Should You Accept That Higher Credit Limit On Your Credit Card?Jun 21, 2018
Should You Accept That Higher Credit Limit On Your Credit Card?
You open the mailbox and there’s an envelope addressed to you. It’s not a bill (who wants bills???) so you tear open the envelope. Is it a letter from your favorite aunt? Is it a few photographs from a friend’s recent trip? Is it a letter from a secret admirer?
No, it’s a letter from your credit card company and they’re writing to tell you some exciting news: You’ve been approved for a higher credit limit. All you need to do is call them back and tell them that you’re interested in accepting it.
Your first thought is: “Wow, a higher credit limit! Just imagine what I could do with that!!!”
And your second thought is: “Hmmmm… do I NEED a higher credit limit? That just means I could potentially owe more money.”
A higher credit limit on your credit card could be good or it could be bad. If you’re hoping I give you just one answer, sorry; that’s not what you’ll get from me because there is no single right answer.
Should you accept that higher credit limit? It depends on a few things:
First, the increased credit limit won’t immediately impact your credit score, since it’s not part of the credit score algorithm. However, it CAN impact your credit score if you allow your balances to get too high.

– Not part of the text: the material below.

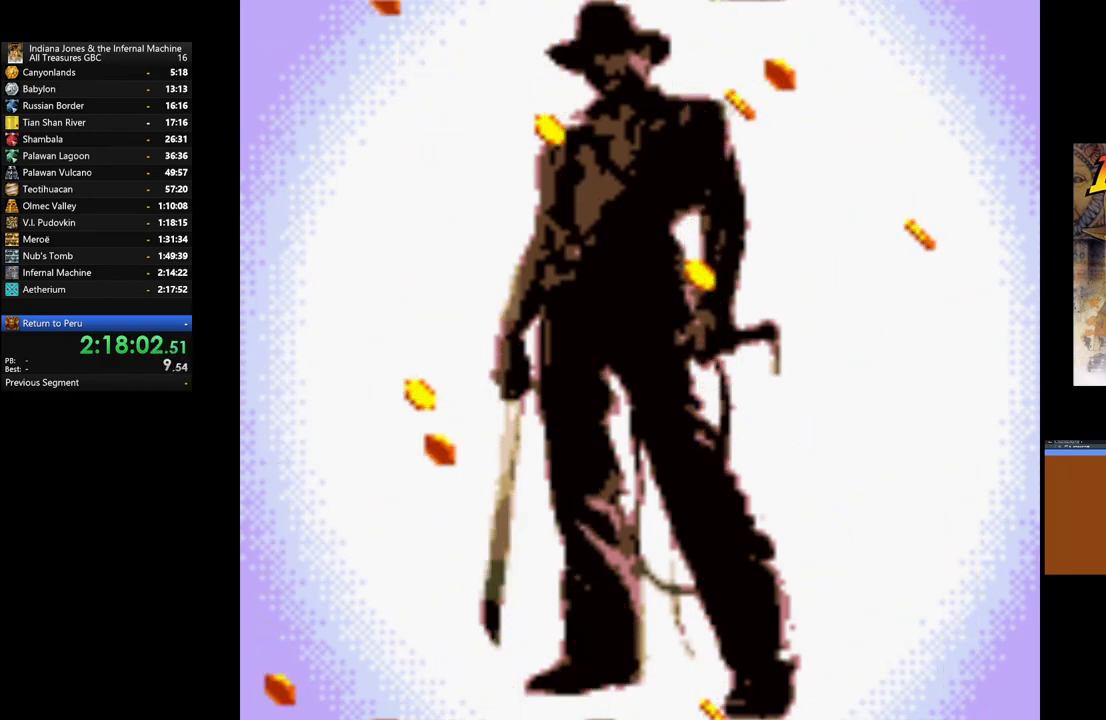
{"buttons": [], "left_stick": "center", "right_stick": "center", "events": [[100, "A", "up"], [183, "A", "down"], [283, "A", "up"], [367, "A", "down"], [467, "A", "up"]]}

Second, it depends on whether you need the credit on your credit card. As mentioned above, you might not need the credit in some other way but it might be helpful on your credit card. For example, if you are just starting out with a credit card and you have an introductory limit of $500, maybe a boost to $1000 might be more helpful, especially if your income will still cover that.
Third, it depends on whether you can be disciplined with your credit card. Ultimately, if you do choose accept the credit limit increase on your credit card, you need to remember to stay disciplined and to always pay down your credit cards in full each and every month.
So accept that credit limit increase only if it makes sense for you in the long term and if you can remain disciplined enough to pay it off if you use it.